FASB News

Option to Avoid Applying Credit Loss Rules to Trade Receivables May Be Considered

The new credit loss accounting rules did not move the needle on what nonfinancial companies would typically book for trade receivables, but they still had to put forth the effort to figure it all out, FASB’s Financial Accounting Standards Advisory Council (FASAC) told the board. “We saw a lot of companies that to be perfectly honest just sort of missed the ball and they’ve had to put in processes and in some cases they have a process to document why they don’t think the expected piece of the allowance calculation would ever be anything other than de minimis,” Paul Beswick, partner, assurance services (national office) of Ernst & Young LLP, said. “And so there’s been a 404 environment for small and medium sized companies—it is additional work and so I think there would be some appetite.” Beswick said he has never been a big fan of applying the current expected credit loss (CECL) model to trade receivables and there will be ongoing maintenance required. The remarks were made during a September 24 meeting in response to a question posed by FASB members about whether it would be feasible to introduce an option in the rules so that non-financial companies would not apply CECL to short-term trade receivables, in light of reports of minor impacts. Companies that have not yet adopted the rules might welcome an option to not apply the current expected credit loss (CECL) model to trade receivables.

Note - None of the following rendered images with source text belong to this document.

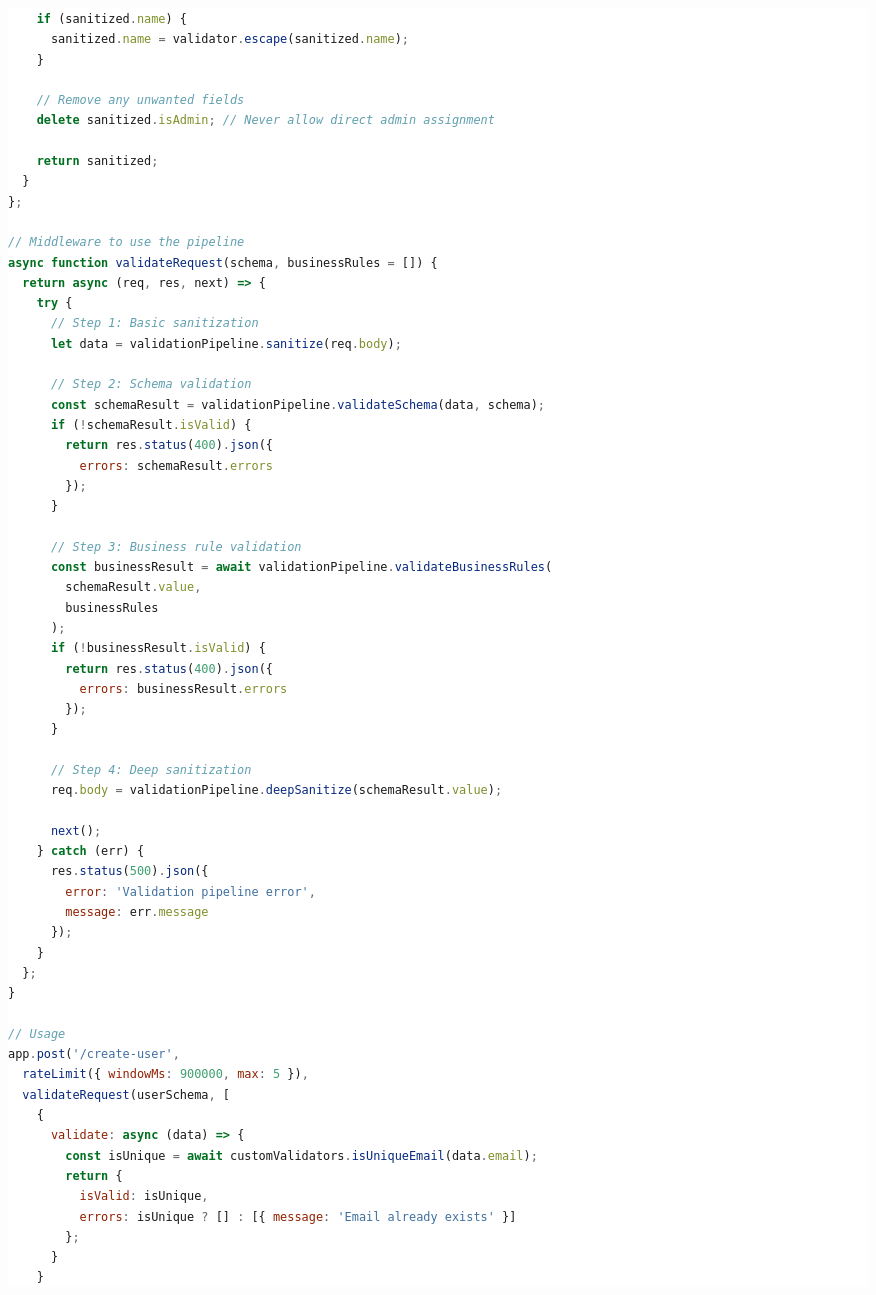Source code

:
 ```javascript
    if (sanitized.name) {
      sanitized.name = validator.escape(sanitized.name);
    }
  
    // Remove any unwanted fields
    delete sanitized.isAdmin; // Never allow direct admin assignment
  
    return sanitized;
  }
};

// Middleware to use the pipeline
async function validateRequest(schema, businessRules = []) {
  return async (req, res, next) => {
    try {
      // Step 1: Basic sanitization
      let data = validationPipeline.sanitize(req.body);
  
      // Step 2: Schema validation
      const schemaResult = validationPipeline.validateSchema(data, schema);
      if (!schemaResult.isValid) {
        return res.status(400).json({
          errors: schemaResult.errors
        });
      }
  
      // Step 3: Business rule validation
      const businessResult = await validationPipeline.validateBusinessRules(
        schemaResult.value, 
        businessRules
      );
      if (!businessResult.isValid) {
        return res.status(400).json({
          errors: businessResult.errors
        });
      }
  
      // Step 4: Deep sanitization
      req.body = validationPipeline.deepSanitize(schemaResult.value);
  
      next();
    } catch (err) {
      res.status(500).json({
        error: 'Validation pipeline error',
        message: err.message
      });
    }
  };
}

// Usage
app.post('/create-user', 
  rateLimit({ windowMs: 900000, max: 5 }),
  validateRequest(userSchema, [
    {
      validate: async (data) => {
        const isUnique = await customValidators.isUniqueEmail(data.email);
        return {
          isValid: isUnique,
          errors: isUnique ? [] : [{ message: 'Email already exists' }]
        };
      }
    }
```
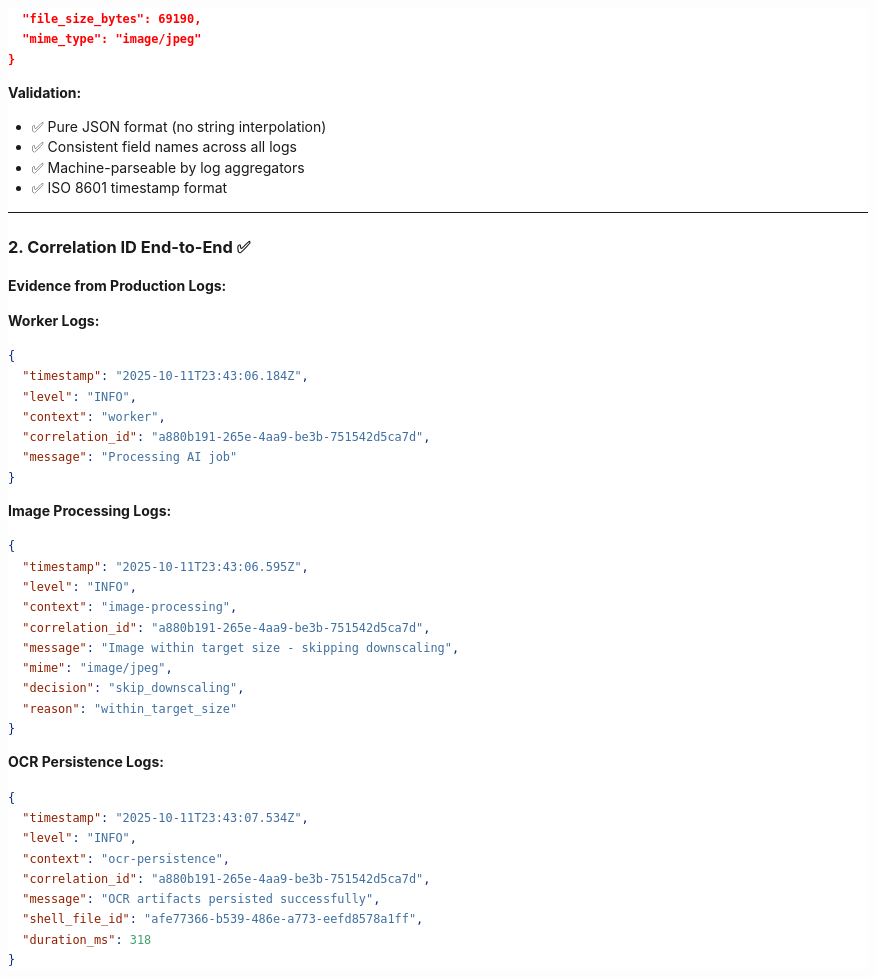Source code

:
 ```json
  "file_size_bytes": 69190,
  "mime_type": "image/jpeg"
}
```

**Validation:**
- ✅ Pure JSON format (no string interpolation)
- ✅ Consistent field names across all logs
- ✅ Machine-parseable by log aggregators
- ✅ ISO 8601 timestamp format

---

### 2. Correlation ID End-to-End ✅

**Evidence from Production Logs:**

**Worker Logs:**
```json
{
  "timestamp": "2025-10-11T23:43:06.184Z",
  "level": "INFO",
  "context": "worker",
  "correlation_id": "a880b191-265e-4aa9-be3b-751542d5ca7d",
  "message": "Processing AI job"
}
```

**Image Processing Logs:**
```json
{
  "timestamp": "2025-10-11T23:43:06.595Z",
  "level": "INFO",
  "context": "image-processing",
  "correlation_id": "a880b191-265e-4aa9-be3b-751542d5ca7d",
  "message": "Image within target size - skipping downscaling",
  "mime": "image/jpeg",
  "decision": "skip_downscaling",
  "reason": "within_target_size"
}
```

**OCR Persistence Logs:**
```json
{
  "timestamp": "2025-10-11T23:43:07.534Z",
  "level": "INFO",
  "context": "ocr-persistence",
  "correlation_id": "a880b191-265e-4aa9-be3b-751542d5ca7d",
  "message": "OCR artifacts persisted successfully",
  "shell_file_id": "afe77366-b539-486e-a773-eefd8578a1ff",
  "duration_ms": 318
}
```
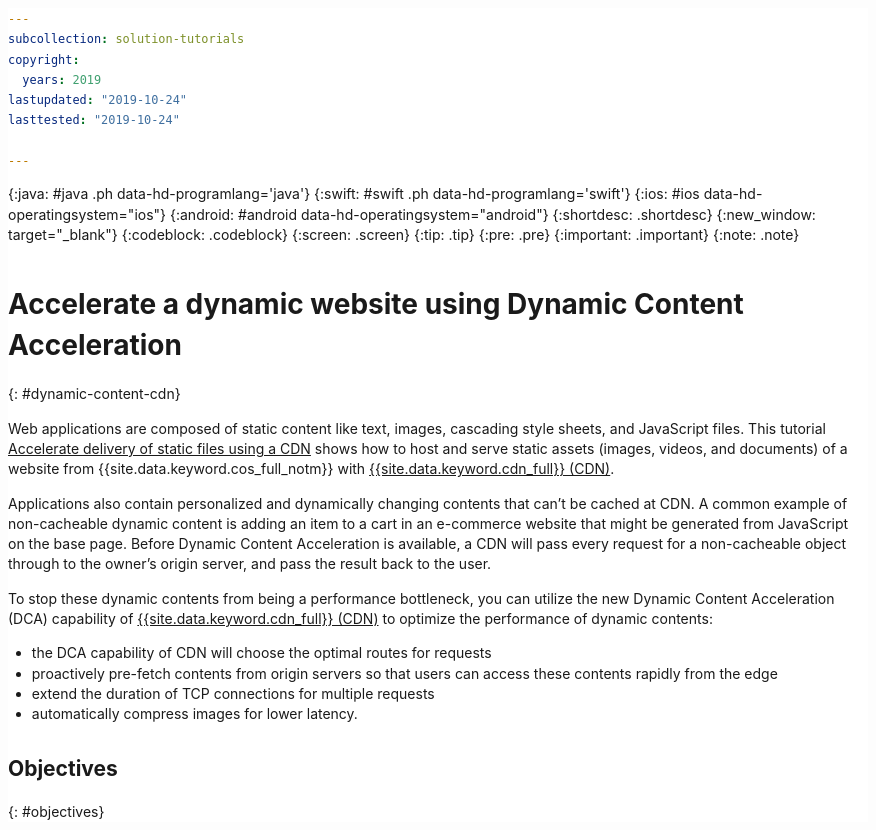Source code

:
 ```yaml
---
subcollection: solution-tutorials
copyright:
  years: 2019
lastupdated: "2019-10-24"
lasttested: "2019-10-24"

---
```


{:java: #java .ph data-hd-programlang='java'}
{:swift: #swift .ph data-hd-programlang='swift'}
{:ios: #ios data-hd-operatingsystem="ios"}
{:android: #android data-hd-operatingsystem="android"}
{:shortdesc: .shortdesc}
{:new_window: target="_blank"}
{:codeblock: .codeblock}
{:screen: .screen}
{:tip: .tip}
{:pre: .pre}
{:important: .important}
{:note: .note}

# Accelerate a dynamic website using Dynamic Content Acceleration
{: #dynamic-content-cdn}

Web applications are composed of static content like text, images, cascading style sheets, and JavaScript files. This tutorial [Accelerate delivery of static files using a CDN](/docs/tutorials?topic=solution-tutorials-static-files-cdn) shows how to host and serve static assets (images, videos, and documents) of a website from {{site.data.keyword.cos_full_notm}} with [{{site.data.keyword.cdn_full}} (CDN)](https://{DomainName}/catalog/infrastructure/cdn-powered-by-akamai).

Applications also contain personalized and dynamically changing contents that can’t be cached at CDN. A common example of non-cacheable dynamic content is adding an item to a cart in an e-commerce website that might be generated from JavaScript on the base page. Before Dynamic Content Acceleration is available, a CDN will pass every request for a non-cacheable object through to the owner’s origin server, and pass the result back to the user.

To stop these dynamic contents from being a performance bottleneck, you can utilize the new Dynamic Content Acceleration (DCA) capability of [{{site.data.keyword.cdn_full}} (CDN)](https://{DomainName}/catalog/infrastructure/cdn-powered-by-akamai) to optimize the performance of dynamic contents:
* the DCA capability of CDN will choose the optimal routes for requests
* proactively pre-fetch contents from origin servers so that users can access these contents rapidly from the edge
* extend the duration of TCP connections for multiple requests
* automatically compress images for lower latency.

## Objectives
{: #objectives}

Accounting for Impairment Isn’t Meshing With Unprecedented Coronavirus Pandemic

Companies are questioning whether the goodwill impairment accounting model works logically under the unprecedented economic uncertainty driven by the COVID-19 pandemic, according to September 24 discussions by the FASB’s FASAC. Reporting an impairment of assets is among the toughest reporting issues companies are currently wrestling with because the decline in asset value they have to record is viewed as temporary, some on the FASAC said during the discussions. The problems might be the way the rules were crafted, the discussions indicated. “Many times the FASB writes the guidance assuming there’s a one event thing that happens that causes an impairment, that causes say a segment change, that causes whatever it is. I think in actuality many times it isn’t a single event it’s an accumulation of a bunch of events or it’s a month or two at a time, so just something to consider as you think about guidance going forward,” Amie Thuener, vice president, chief accountant of Google’s parent Alphabet Inc., said. “It’s not as black and white as something happens on a day and then that’s the day we measure impairment or that’s the day we reallocate goodwill—it isn’t always that clear.”

IASB News

Hoogervorst Touts Interplay of Principles-Based IFRS with Sustainability Issues

IASB Chairman Hans Hoogervorst said that IFRS standards already have “baked in” requirements that would cause companies to have to report on sustainability matters, particularly in light of trends such as net-zero emission economy goals. Hoogervorst told the IFRS Foundation virtual conference that the principles-based nature of IFRS standards means companies may already need to reflect climate-related risks in their financial statements, despite the words ‘climate’ and ‘sustainability’ not being mentioned in the standards. The potential interplay of IFRS requirements with sustainability issues is quite far-reaching, Hoogervorst said. The more urgent sustainability issues become and the more stringent public policy towards a zero-emission future becomes, the more likely it is that financial statements will be affected by these developments, he said. “These impairments, running into the tens of billions, were triggered by a considerable downward adjustment of estimates of oil prices in the next decades. The reasons for these lowered oil price projections were not just the pandemic, but also the growing realization that the transition to a low or net zero-emission economy will have its consequences for the price of oil. So, the growing realization by oil companies that some of their assets may become stranded as a result of this transition definitely played a role in these impairments,” Hoogervorst said. His remarks come at a time that the IFRS Foundation, the body with oversight of the IASB, has been studying whether to establish a separate board to develop sustainability accounting rules.